Their problem is not simply excess calcium, it is more complex. It is an inability to maintain calcium in the bones and blood in the proper, ionizable form. Thus calcium begins to precipitate into the tissues, much like the calcium deposits on faucets in areas of hard water. The hair is one of the places biounavailable calcium may deposit. Supplementing calcium and magnesium may help retard bone loss in these cases. Let us consider some other examples:
Copper. As a rule of thumb, when the sodium/potassium ratio is less than about 2:1, copper becomes biounavailable. This occurs because adequate adrenal activity is needed for the production of ceruloplasmin, a copper binding protein. In these cases, it is wise to supplement with a small amount of copper for a while, even if the tissue copper level is high.
This helps restore glandular activity, which requires bioavailable copper. Dr. Eck likened this to priming an old fashioned water pump. You had to put in a little water in order for it to start pumping out water.

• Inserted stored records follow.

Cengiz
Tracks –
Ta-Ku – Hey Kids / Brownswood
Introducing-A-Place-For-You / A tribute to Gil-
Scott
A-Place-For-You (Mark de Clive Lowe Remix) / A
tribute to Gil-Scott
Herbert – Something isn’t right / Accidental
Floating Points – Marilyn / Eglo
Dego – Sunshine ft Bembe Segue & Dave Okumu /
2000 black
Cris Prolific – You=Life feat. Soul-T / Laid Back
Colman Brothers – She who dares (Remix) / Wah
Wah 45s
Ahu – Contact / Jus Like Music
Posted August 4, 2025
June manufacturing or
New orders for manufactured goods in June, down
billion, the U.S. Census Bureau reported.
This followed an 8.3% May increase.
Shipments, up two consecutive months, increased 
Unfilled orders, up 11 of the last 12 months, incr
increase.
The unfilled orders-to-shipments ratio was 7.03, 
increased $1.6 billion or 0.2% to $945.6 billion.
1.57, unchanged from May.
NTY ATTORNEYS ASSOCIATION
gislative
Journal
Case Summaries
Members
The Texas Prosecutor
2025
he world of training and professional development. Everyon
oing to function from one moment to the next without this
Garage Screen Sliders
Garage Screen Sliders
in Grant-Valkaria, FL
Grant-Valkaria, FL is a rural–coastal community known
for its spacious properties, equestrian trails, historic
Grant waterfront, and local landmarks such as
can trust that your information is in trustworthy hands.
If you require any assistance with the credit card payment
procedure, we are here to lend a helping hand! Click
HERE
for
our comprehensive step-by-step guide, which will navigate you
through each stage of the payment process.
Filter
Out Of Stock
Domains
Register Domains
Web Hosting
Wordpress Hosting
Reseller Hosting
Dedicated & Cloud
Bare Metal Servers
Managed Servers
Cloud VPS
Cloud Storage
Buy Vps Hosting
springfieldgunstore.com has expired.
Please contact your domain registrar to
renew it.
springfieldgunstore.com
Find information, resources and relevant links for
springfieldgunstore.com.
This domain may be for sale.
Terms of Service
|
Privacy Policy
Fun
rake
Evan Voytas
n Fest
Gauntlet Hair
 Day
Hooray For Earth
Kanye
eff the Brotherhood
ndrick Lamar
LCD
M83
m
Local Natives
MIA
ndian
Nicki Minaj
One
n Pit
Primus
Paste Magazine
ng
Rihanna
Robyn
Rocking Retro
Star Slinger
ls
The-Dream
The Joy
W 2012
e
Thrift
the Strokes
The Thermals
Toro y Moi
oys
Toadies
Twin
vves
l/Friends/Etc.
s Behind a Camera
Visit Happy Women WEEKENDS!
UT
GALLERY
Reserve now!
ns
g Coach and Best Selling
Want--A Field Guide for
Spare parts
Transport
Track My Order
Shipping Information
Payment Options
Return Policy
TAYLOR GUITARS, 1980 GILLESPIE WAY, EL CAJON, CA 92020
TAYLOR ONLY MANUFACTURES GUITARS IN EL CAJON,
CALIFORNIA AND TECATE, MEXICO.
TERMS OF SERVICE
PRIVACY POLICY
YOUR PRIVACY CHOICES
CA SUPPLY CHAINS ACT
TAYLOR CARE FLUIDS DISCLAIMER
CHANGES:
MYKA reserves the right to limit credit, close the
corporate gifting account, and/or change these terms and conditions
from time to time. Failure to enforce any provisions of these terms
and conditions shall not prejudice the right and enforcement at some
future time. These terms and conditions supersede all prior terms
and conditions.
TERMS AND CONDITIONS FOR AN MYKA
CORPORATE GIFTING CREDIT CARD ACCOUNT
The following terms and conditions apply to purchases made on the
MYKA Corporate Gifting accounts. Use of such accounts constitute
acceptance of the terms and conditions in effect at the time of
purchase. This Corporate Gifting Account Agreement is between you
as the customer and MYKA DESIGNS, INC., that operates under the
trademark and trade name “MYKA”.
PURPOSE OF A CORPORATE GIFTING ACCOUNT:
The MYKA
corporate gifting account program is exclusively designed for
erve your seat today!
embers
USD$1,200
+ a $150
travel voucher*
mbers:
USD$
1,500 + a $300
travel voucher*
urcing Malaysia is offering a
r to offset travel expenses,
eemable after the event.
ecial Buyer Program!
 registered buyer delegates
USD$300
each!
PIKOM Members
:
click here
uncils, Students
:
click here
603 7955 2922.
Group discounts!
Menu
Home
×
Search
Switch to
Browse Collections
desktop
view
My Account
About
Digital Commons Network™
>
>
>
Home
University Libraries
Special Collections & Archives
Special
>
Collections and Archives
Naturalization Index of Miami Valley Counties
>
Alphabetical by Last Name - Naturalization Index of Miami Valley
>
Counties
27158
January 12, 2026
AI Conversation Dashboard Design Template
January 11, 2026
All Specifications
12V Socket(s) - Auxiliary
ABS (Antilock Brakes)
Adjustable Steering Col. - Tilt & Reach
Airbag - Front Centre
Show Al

Zinc. Elevated hair zinc levels occur commonly. However, as a general rule, zinc is less often biologically unavailable than either copper, calcium or magnesium. Zinc toxicity is rare, so this is usually not the reason for the high level.
Instead, we find that zinc may rise to help mitigate the symptoms associated with high tissue copper. Zinc also may be elevated to maintain another ratio, such as the sodium/potassium ratio. Finally, an elevated zinc can represent a loss of zinc. The body may dump zinc as a response to stress or to maintain another ratio such as the sodium/potassium ratio.
For these reasons, it is possible your supplement program will recommend zinc even if the level is high on the hair analysis. Most often, the level will decrease toward normal on a retest in spite of the zinc supplementation.
Manganese. Manganese also has a complex metabolism. Manganese toxicity may occur, from water supplies or other exposure. However, unavailable manganese or manganese as a defender of another ratio also occurs. Thus manganese, like zinc, may be recommended even though the hair tissue level appears elevated.
Bioavailable manganese may be recommended to help raise the sodium/potassium ratio. Bioavailable manganese may also be recommended to enhance cellular energy production in the mitochondria. It is also needed for tendon and ligament integrity.
An important reason for supplementing a nutrient even if it appears elevated is to balance a critical ratio, often the sodium/potassium ratio. This is a key to restoring body chemistry, energy production, carbohydrate tolerance, immune system activity and many other functions.
The minerals copper, manganese, iron and chromium all help raise the sodium/potassium ratio. These minerals may be recommended to raise the sodium/potassium ratio even if the levels of the minerals appear elevated on the hair analysis. This is not a mistake. Balancing the ratio takes precedence in these cases. The method is valid because most often, on a retest several months later, the levels of the elevated minerals decrease in spite of the supplementation.